■ Problem requirements ■
Go to the line with "and sanitation facilities, ensuring" in the records below, then output it and each following line exactly, up to and including the line with "China Good Quality". Skip pictures and add nothing.

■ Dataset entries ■
[Start of section]

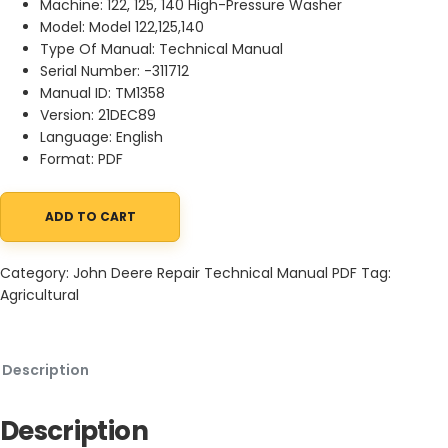
Machine: 122, 125, 140 High-Pressure Washer
Model: Model 122,125,140
Type Of Manual: Technical Manual
Serial Number: -311712
Manual ID: TM1358
Version: 21DEC89
Language: English
Format: PDF
ADD TO CART
John Deere 122, 125, 140 High-Pressure Washer Technical Manua
Category:
John Deere Repair Technical Manual PDF
Tag:
Agricultural
Description
Description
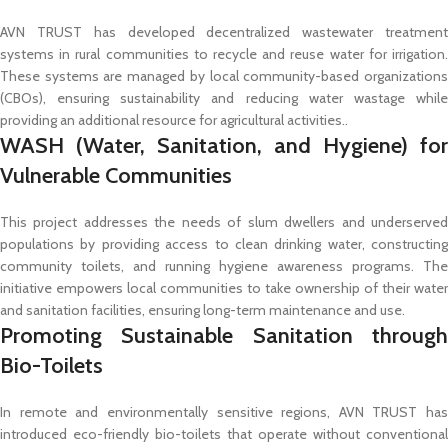
AVN TRUST has developed decentralized wastewater treatment
systems in rural communities to recycle and reuse water for irrigation.
These systems are managed by local community-based organizations
(CBOs), ensuring sustainability and reducing water wastage while
providing an additional resource for agricultural activities..
WASH (Water, Sanitation, and Hygiene) for
Vulnerable Communities
This project addresses the needs of slum dwellers and underserved
populations by providing access to clean drinking water, constructing
community toilets, and running hygiene awareness programs. The
initiative empowers local communities to take ownership of their water
and sanitation facilities, ensuring long-term maintenance and use.
Promoting Sustainable Sanitation through
Bio-Toilets
In remote and environmentally sensitive regions, AVN TRUST has
introduced eco-friendly bio-toilets that operate without conventional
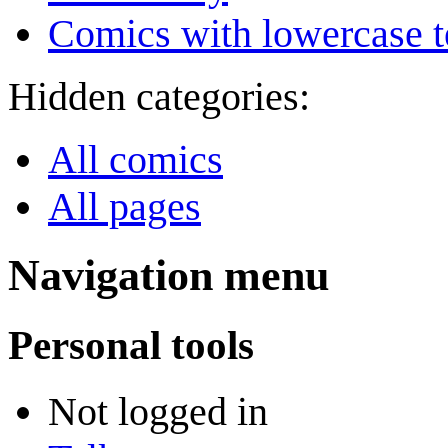
Comics with lowercase t
Hidden categories:
All comics
All pages
Navigation menu
Personal tools
Not logged in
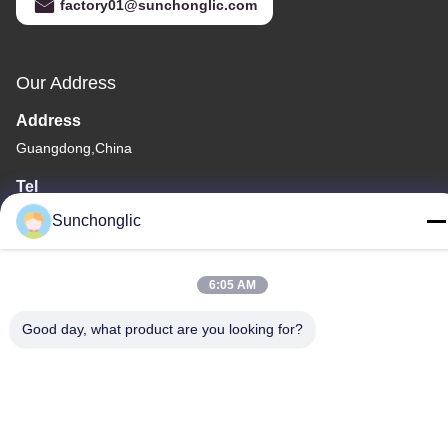
factory01@sunchonglic.com
Our Address
Address
Guangdong,China
Tel
86--13711271181
Sunchonglic
6:05 AM
Good day, what product are you looking for?
Privacy Policy
|
Sitemap
China Good Quality Modified Sine Wave Inverter Supplier.
Copyright © -2026 Foshan Suntway Technology Co. Ltd. . All
Rights Reserved.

[End of section]

■ The completed task ■
and sanitation facilities, ensuring long-term maintenance and use.
Promoting Sustainable Sanitation through
Bio-Toilets
In remote and environmentally sensitive regions, AVN TRUST has
introduced eco-friendly bio-toilets that operate without conventional
Comics with lowercase t
Hidden categories:
All comics
All pages
Navigation menu
Personal tools
Not logged in
factory01@sunchonglic.com
Our Address
Address
Guangdong,China
Tel
86--13711271181
Sunchonglic
6:05 AM
Good day, what product are you looking for?
Privacy Policy
|
Sitemap
China Good Quality Modified Sine Wave Inverter Supplier.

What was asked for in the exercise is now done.